Young Survival Coalition
- Company type: Non-Profit
- Founded: 1998
- Founder: Robert Levy Schwartz Joy Simha Lanita Moss
- Headquarters: United States
- Key people: Desirée Walker (President) Jennifer Merschdorf (CEO) Stacy Lewis(Chief Program Officer & Deputy Chief Executive Officer)
- Revenue: 3,691,060 United States dollar (2017)
- Total assets: 2,342,391 United States dollar (2022)
- Website: youngsurvival.org

= Young Survival Coalition =

International breast cancer organization

Young Survival Coalition (YSC) is an international organization focusing on young adults diagnosed with breast cancer ages 40 and under. Founded in 1998 by three young women with breast cancer, YSC is a 501(c)(3) non-profit based in the United States. It is currently led by board president Desirée A. H. Walker and CEO Jennifer Merschdorf.

==Philosophy==
Approximately 13,000 women under the age of 40 are diagnosed with breast cancer annually.

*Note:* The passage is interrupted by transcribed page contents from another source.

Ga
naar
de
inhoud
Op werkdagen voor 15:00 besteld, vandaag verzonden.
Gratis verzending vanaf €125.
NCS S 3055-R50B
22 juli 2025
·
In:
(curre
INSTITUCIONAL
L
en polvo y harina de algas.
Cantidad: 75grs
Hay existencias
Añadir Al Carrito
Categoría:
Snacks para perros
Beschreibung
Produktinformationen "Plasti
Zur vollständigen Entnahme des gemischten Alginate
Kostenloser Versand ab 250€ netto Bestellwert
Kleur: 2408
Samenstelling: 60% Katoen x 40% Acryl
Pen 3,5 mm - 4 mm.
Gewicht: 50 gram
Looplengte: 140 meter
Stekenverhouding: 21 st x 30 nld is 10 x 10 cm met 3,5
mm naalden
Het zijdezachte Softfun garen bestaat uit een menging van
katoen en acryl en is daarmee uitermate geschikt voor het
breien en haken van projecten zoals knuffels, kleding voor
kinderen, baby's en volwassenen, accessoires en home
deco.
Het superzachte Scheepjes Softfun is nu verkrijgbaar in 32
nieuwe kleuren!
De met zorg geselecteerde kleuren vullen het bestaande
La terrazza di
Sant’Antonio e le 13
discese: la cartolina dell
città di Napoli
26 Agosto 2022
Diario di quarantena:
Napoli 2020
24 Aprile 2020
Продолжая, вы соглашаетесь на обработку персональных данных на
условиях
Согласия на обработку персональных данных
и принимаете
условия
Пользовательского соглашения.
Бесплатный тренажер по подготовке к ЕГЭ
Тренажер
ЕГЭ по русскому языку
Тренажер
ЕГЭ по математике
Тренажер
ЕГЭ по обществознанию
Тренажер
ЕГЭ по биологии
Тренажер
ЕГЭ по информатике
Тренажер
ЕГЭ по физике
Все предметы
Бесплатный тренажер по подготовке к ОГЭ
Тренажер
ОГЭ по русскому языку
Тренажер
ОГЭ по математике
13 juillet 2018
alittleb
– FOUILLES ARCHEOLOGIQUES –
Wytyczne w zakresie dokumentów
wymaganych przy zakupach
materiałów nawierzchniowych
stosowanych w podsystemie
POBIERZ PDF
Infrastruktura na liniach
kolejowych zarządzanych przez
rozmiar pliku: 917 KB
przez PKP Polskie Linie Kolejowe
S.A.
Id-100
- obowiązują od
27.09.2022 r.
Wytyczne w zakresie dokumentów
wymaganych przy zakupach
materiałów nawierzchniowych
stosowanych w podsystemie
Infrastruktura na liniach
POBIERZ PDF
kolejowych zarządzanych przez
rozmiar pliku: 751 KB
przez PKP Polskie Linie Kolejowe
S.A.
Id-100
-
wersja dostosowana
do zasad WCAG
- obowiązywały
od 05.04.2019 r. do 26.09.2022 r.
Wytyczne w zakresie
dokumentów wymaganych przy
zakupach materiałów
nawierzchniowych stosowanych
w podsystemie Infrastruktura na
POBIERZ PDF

According to its mission statement, Young Survival Coalition focuses on the "critical issues unique to young women and breast cancer. YSC works with survivors, caregivers and the medical, research, advocacy and legislative communities to increase the quality and quantity of life for women diagnosed with breast cancer ages 40 and under." This includes lobbying, speaking engagements, conferences and an annual awareness campaign which educates members of the medical community about breast cancer's prevalence in younger women.

==Activities==
===Use of funds===

In the 2013-2014 fiscal year, ending June 30, 2014, Young Survival Coalition reported approximately US$4.78 million in earnings. Of this, US$4.69 million came from contributions and grants, with $.95 million coming from other revenue.

That same fiscal year, YSC reported approximately US$4.56 million in expenses. Of this, approximately $3.2 million went to program services, $828,000 to management and general expenses, and $529,000 to fundraising expenses.

The Young Survival Coalition CEO salary in 2015 was $141,518 a year.